### What this task involves
Output all of the lines below exactly, and leave out each image.

··· Records for the task

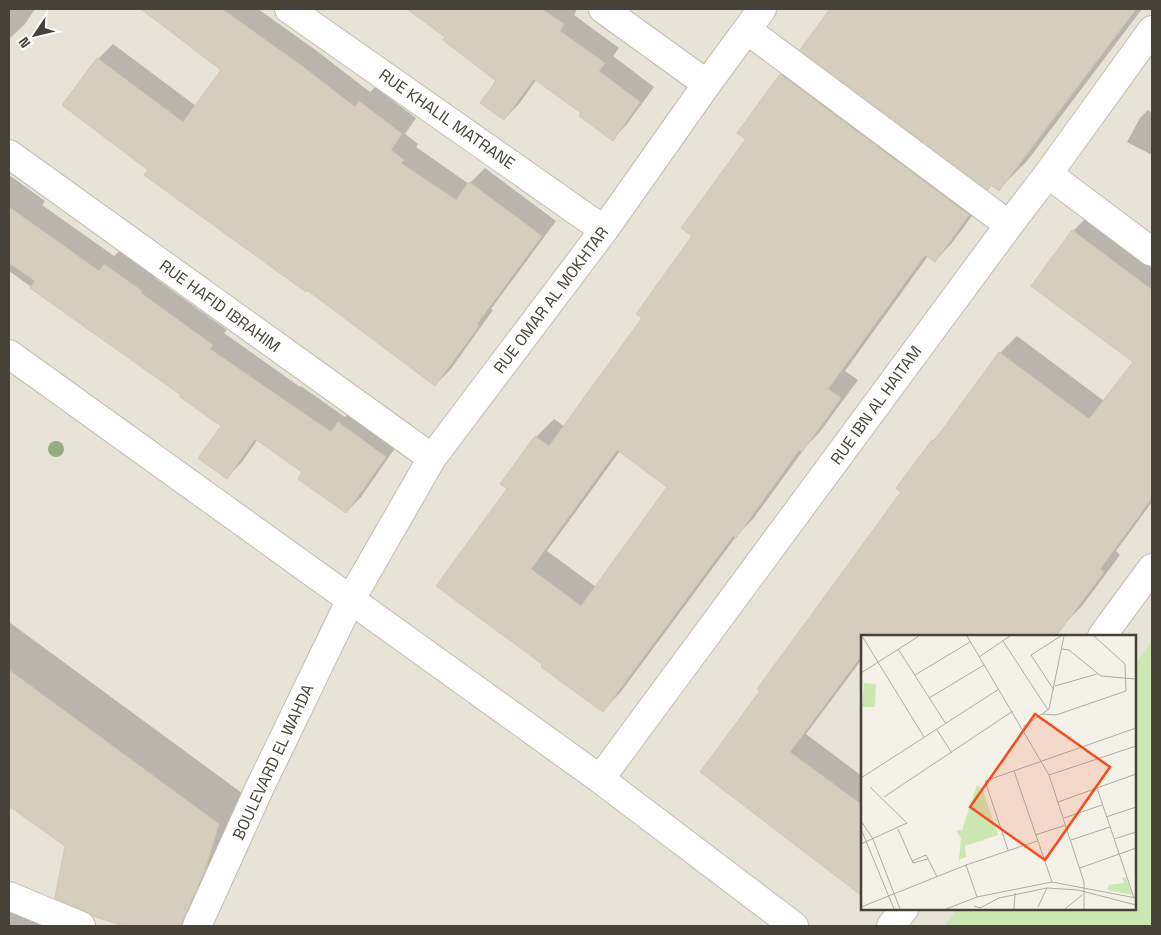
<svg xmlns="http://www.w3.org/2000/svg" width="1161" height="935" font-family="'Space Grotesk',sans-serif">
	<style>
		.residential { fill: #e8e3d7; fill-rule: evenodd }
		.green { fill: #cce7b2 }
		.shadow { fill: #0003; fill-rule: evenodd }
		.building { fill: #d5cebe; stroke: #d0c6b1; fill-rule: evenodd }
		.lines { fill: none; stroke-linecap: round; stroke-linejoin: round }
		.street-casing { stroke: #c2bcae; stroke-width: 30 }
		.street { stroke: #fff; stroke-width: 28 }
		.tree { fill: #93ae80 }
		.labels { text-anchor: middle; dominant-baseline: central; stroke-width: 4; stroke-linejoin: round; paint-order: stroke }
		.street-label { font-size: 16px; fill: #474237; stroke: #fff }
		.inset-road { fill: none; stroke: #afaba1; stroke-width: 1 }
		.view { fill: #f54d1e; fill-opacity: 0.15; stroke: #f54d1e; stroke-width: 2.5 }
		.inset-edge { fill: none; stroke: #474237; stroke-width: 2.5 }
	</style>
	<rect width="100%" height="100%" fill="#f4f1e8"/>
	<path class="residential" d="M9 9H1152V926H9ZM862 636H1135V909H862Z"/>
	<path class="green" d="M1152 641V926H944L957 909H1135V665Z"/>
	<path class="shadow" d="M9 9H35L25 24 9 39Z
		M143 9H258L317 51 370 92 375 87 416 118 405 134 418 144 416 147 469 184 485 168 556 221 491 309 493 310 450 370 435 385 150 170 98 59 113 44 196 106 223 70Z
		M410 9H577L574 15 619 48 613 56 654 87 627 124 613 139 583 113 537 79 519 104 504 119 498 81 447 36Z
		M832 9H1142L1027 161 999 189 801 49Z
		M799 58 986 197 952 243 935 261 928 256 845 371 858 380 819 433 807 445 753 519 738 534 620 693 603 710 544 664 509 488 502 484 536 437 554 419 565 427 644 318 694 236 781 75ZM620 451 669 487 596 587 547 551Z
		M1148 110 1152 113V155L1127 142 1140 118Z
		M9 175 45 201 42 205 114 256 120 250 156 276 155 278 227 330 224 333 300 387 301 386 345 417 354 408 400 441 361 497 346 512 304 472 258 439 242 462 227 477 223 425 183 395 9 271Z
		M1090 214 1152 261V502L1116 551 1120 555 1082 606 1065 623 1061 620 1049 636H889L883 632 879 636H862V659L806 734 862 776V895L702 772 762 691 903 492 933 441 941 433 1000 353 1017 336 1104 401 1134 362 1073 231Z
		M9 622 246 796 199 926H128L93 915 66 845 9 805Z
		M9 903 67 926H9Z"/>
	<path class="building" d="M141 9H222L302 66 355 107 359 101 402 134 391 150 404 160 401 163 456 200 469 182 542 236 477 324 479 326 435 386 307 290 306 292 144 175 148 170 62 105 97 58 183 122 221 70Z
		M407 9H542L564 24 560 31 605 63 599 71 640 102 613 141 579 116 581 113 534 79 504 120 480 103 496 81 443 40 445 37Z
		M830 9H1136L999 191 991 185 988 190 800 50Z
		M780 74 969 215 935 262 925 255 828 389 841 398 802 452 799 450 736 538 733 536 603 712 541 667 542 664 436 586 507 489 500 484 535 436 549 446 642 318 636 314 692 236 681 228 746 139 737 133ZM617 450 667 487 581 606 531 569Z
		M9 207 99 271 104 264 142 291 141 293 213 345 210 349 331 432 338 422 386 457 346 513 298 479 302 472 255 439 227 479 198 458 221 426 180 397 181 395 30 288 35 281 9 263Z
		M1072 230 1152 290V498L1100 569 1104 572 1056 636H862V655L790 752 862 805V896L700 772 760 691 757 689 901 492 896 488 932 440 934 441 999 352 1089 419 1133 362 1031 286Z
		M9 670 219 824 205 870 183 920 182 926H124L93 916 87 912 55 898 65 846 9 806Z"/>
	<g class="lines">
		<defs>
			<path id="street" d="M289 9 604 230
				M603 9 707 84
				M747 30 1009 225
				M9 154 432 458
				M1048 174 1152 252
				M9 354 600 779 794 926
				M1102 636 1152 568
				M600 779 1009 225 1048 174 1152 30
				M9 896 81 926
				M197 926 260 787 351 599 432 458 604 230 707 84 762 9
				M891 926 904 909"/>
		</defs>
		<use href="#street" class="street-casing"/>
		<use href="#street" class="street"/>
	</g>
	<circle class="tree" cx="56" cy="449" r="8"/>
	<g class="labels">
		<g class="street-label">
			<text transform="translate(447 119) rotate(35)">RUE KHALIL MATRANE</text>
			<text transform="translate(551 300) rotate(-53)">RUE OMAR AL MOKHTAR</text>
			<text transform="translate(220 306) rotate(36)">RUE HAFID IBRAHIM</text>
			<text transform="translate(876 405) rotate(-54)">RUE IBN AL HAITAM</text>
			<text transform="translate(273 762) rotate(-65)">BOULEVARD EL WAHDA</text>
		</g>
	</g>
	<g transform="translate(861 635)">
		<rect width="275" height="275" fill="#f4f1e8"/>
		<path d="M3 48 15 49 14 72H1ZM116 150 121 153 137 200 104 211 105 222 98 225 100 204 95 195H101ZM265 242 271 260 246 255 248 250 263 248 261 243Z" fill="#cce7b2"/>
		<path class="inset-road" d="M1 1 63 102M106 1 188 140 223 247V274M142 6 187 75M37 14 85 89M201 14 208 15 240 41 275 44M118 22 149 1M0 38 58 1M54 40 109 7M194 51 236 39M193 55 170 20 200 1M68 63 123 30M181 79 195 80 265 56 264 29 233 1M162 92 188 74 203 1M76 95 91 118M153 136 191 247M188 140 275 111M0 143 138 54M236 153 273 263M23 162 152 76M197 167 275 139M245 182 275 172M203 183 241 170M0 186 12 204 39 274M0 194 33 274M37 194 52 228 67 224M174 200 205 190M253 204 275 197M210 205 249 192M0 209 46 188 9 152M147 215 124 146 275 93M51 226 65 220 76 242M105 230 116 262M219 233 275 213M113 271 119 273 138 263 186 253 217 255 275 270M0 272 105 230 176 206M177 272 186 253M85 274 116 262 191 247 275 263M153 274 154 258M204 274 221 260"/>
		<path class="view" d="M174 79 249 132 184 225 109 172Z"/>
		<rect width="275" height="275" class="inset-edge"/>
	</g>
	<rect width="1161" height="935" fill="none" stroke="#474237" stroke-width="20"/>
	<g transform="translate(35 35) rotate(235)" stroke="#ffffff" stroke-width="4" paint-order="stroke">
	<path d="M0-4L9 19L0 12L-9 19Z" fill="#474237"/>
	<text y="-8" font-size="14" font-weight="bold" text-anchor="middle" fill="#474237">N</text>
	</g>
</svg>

······

### Answer area
<svg xmlns="http://www.w3.org/2000/svg" width="1161" height="935" font-family="'Space Grotesk',sans-serif">
	<style>
		.residential { fill: #e8e3d7; fill-rule: evenodd }
		.green { fill: #cce7b2 }
		.shadow { fill: #0003; fill-rule: evenodd }
		.building { fill: #d5cebe; stroke: #d0c6b1; fill-rule: evenodd }
		.lines { fill: none; stroke-linecap: round; stroke-linejoin: round }
		.street-casing { stroke: #c2bcae; stroke-width: 30 }
		.street { stroke: #fff; stroke-width: 28 }
		.tree { fill: #93ae80 }
		.labels { text-anchor: middle; dominant-baseline: central; stroke-width: 4; stroke-linejoin: round; paint-order: stroke }
		.street-label { font-size: 16px; fill: #474237; stroke: #fff }
		.inset-road { fill: none; stroke: #afaba1; stroke-width: 1 }
		.view { fill: #f54d1e; fill-opacity: 0.15; stroke: #f54d1e; stroke-width: 2.5 }
		.inset-edge { fill: none; stroke: #474237; stroke-width: 2.5 }
	</style>
	<rect width="100%" height="100%" fill="#f4f1e8"/>
	<path class="residential" d="M9 9H1152V926H9ZM862 636H1135V909H862Z"/>
	<path class="green" d="M1152 641V926H944L957 909H1135V665Z"/>
	<path class="shadow" d="M9 9H35L25 24 9 39Z
		M143 9H258L317 51 370 92 375 87 416 118 405 134 418 144 416 147 469 184 485 168 556 221 491 309 493 310 450 370 435 385 150 170 98 59 113 44 196 106 223 70Z
		M410 9H577L574 15 619 48 613 56 654 87 627 124 613 139 583 113 537 79 519 104 504 119 498 81 447 36Z
		M832 9H1142L1027 161 999 189 801 49Z
		M799 58 986 197 952 243 935 261 928 256 845 371 858 380 819 433 807 445 753 519 738 534 620 693 603 710 544 664 509 488 502 484 536 437 554 419 565 427 644 318 694 236 781 75ZM620 451 669 487 596 587 547 551Z
		M1148 110 1152 113V155L1127 142 1140 118Z
		M9 175 45 201 42 205 114 256 120 250 156 276 155 278 227 330 224 333 300 387 301 386 345 417 354 408 400 441 361 497 346 512 304 472 258 439 242 462 227 477 223 425 183 395 9 271Z
		M1090 214 1152 261V502L1116 551 1120 555 1082 606 1065 623 1061 620 1049 636H889L883 632 879 636H862V659L806 734 862 776V895L702 772 762 691 903 492 933 441 941 433 1000 353 1017 336 1104 401 1134 362 1073 231Z
		M9 622 246 796 199 926H128L93 915 66 845 9 805Z
		M9 903 67 926H9Z"/>
	<path class="building" d="M141 9H222L302 66 355 107 359 101 402 134 391 150 404 160 401 163 456 200 469 182 542 236 477 324 479 326 435 386 307 290 306 292 144 175 148 170 62 105 97 58 183 122 221 70Z
		M407 9H542L564 24 560 31 605 63 599 71 640 102 613 141 579 116 581 113 534 79 504 120 480 103 496 81 443 40 445 37Z
		M830 9H1136L999 191 991 185 988 190 800 50Z
		M780 74 969 215 935 262 925 255 828 389 841 398 802 452 799 450 736 538 733 536 603 712 541 667 542 664 436 586 507 489 500 484 535 436 549 446 642 318 636 314 692 236 681 228 746 139 737 133ZM617 450 667 487 581 606 531 569Z
		M9 207 99 271 104 264 142 291 141 293 213 345 210 349 331 432 338 422 386 457 346 513 298 479 302 472 255 439 227 479 198 458 221 426 180 397 181 395 30 288 35 281 9 263Z
		M1072 230 1152 290V498L1100 569 1104 572 1056 636H862V655L790 752 862 805V896L700 772 760 691 757 689 901 492 896 488 932 440 934 441 999 352 1089 419 1133 362 1031 286Z
		M9 670 219 824 205 870 183 920 182 926H124L93 916 87 912 55 898 65 846 9 806Z"/>
	<g class="lines">
		<defs>
			<path id="street" d="M289 9 604 230
				M603 9 707 84
				M747 30 1009 225
				M9 154 432 458
				M1048 174 1152 252
				M9 354 600 779 794 926
				M1102 636 1152 568
				M600 779 1009 225 1048 174 1152 30
				M9 896 81 926
				M197 926 260 787 351 599 432 458 604 230 707 84 762 9
				M891 926 904 909"/>
		</defs>
		<use href="#street" class="street-casing"/>
		<use href="#street" class="street"/>
	</g>
	<circle class="tree" cx="56" cy="449" r="8"/>
	<g class="labels">
		<g class="street-label">
			<text transform="translate(447 119) rotate(35)">RUE KHALIL MATRANE</text>
			<text transform="translate(551 300) rotate(-53)">RUE OMAR AL MOKHTAR</text>
			<text transform="translate(220 306) rotate(36)">RUE HAFID IBRAHIM</text>
			<text transform="translate(876 405) rotate(-54)">RUE IBN AL HAITAM</text>
			<text transform="translate(273 762) rotate(-65)">BOULEVARD EL WAHDA</text>
		</g>
	</g>
	<g transform="translate(861 635)">
		<rect width="275" height="275" fill="#f4f1e8"/>
		<path d="M3 48 15 49 14 72H1ZM116 150 121 153 137 200 104 211 105 222 98 225 100 204 95 195H101ZM265 242 271 260 246 255 248 250 263 248 261 243Z" fill="#cce7b2"/>
		<path class="inset-road" d="M1 1 63 102M106 1 188 140 223 247V274M142 6 187 75M37 14 85 89M201 14 208 15 240 41 275 44M118 22 149 1M0 38 58 1M54 40 109 7M194 51 236 39M193 55 170 20 200 1M68 63 123 30M181 79 195 80 265 56 264 29 233 1M162 92 188 74 203 1M76 95 91 118M153 136 191 247M188 140 275 111M0 143 138 54M236 153 273 263M23 162 152 76M197 167 275 139M245 182 275 172M203 183 241 170M0 186 12 204 39 274M0 194 33 274M37 194 52 228 67 224M174 200 205 190M253 204 275 197M210 205 249 192M0 209 46 188 9 152M147 215 124 146 275 93M51 226 65 220 76 242M105 230 116 262M219 233 275 213M113 271 119 273 138 263 186 253 217 255 275 270M0 272 105 230 176 206M177 272 186 253M85 274 116 262 191 247 275 263M153 274 154 258M204 274 221 260"/>
		<path class="view" d="M174 79 249 132 184 225 109 172Z"/>
		<rect width="275" height="275" class="inset-edge"/>
	</g>
	<rect width="1161" height="935" fill="none" stroke="#474237" stroke-width="20"/>
	<g transform="translate(35 35) rotate(235)" stroke="#ffffff" stroke-width="4" paint-order="stroke">
	<path d="M0-4L9 19L0 12L-9 19Z" fill="#474237"/>
	<text y="-8" font-size="14" font-weight="bold" text-anchor="middle" fill="#474237">N</text>
	</g>
</svg>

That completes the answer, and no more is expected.